Archive for August 2012
I was intrigued by Netflix’s recent open source release of the Chaos Monkey service. I hear stories of continuous deployment scenarios at companies like Amazon that are able to effectively detect and roll back bad code changes automatically, but a system that intentionally sabotages part of the infrastructure just seems outright crazy.
I’ve long been a proponent of fuzz testing and worst-case-scenario tests during development. These practices help catch bugs in error handling of things like file system corruption, bad input and network interruptions. However, this type of testing requires some level of discipline to actually write test harnesses that inject the proper kinds of faults into the system to produce the desired failure scenario. Sure, QA can do this kind of stuff too, but I think there is a gray area of test cases that developers tend not to think of (or even subconsciously avoid), and most QAs don’t have the insight into the code to come up with either.
Chaos Monkey probably doesn’t do anything that a good QA team couldn’t do to hell-test a software system. But, knowing that the Monkey is out there is likely to have an influence on the way developers think about their code.
During the recent power outages in India, I read an article in the New York Times about the impact that the outage had.
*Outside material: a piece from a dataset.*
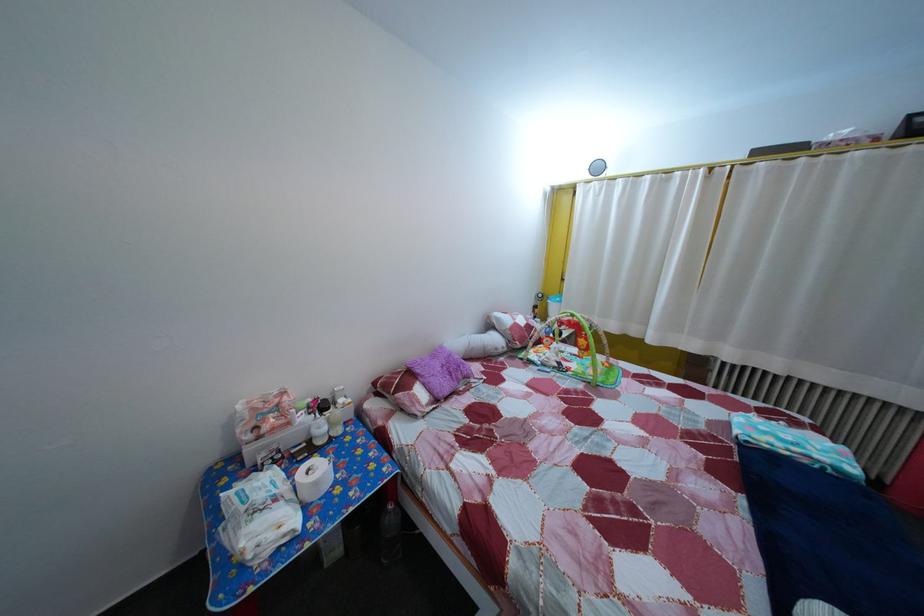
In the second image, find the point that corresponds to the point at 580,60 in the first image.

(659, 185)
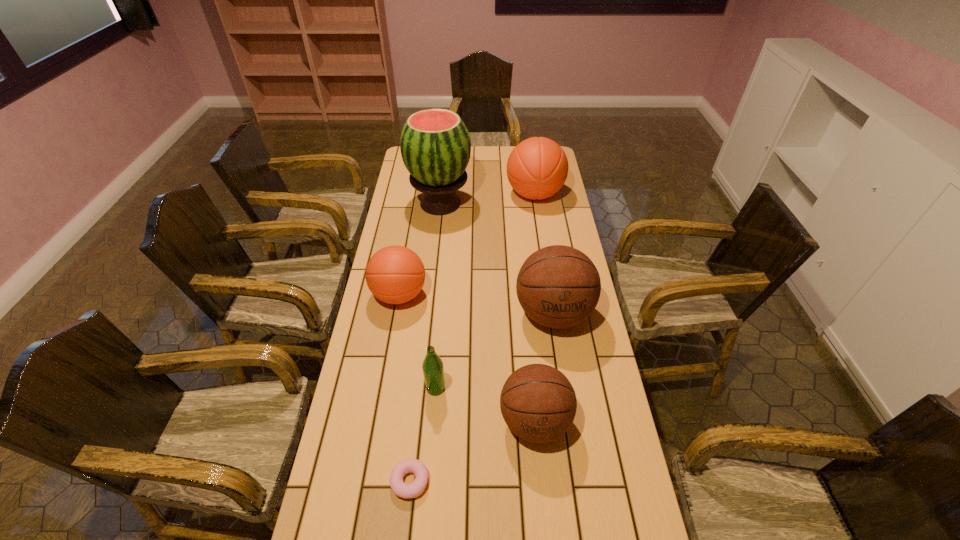
This screenshot has width=960, height=540. What are the coordinates of `vacant area between the bottle and the bigger orange basketball` in the screenshot? It's located at (485, 291).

While certainly devastating to the country, the power grid there is expected to have many small failures, even daily. This has caused many to route around those failures using backup generators or other ways of mitigating the problem.
Contrast this to a nation like the United States. I’ve seen much more localized power outages affecting orders of magnitudes fewer people cause massive amounts of disruption. It’s hard to imagine what would happen if a third of the US population lost power.
Thinking about Chaos Monkey in this context, it starts to make a little more sense. Which is worse? Small, contained outages that have relatively small effects or a massive outage that impacts the entire system? When we’re working at Web scale there’s no such thing as 100% uptime. Could intentional failure injection improve uptime? Netflix thinks so. When debugging and testing, one of my favorite mantras is “make it fail”. Maybe this applies to robust production infrastructure as well.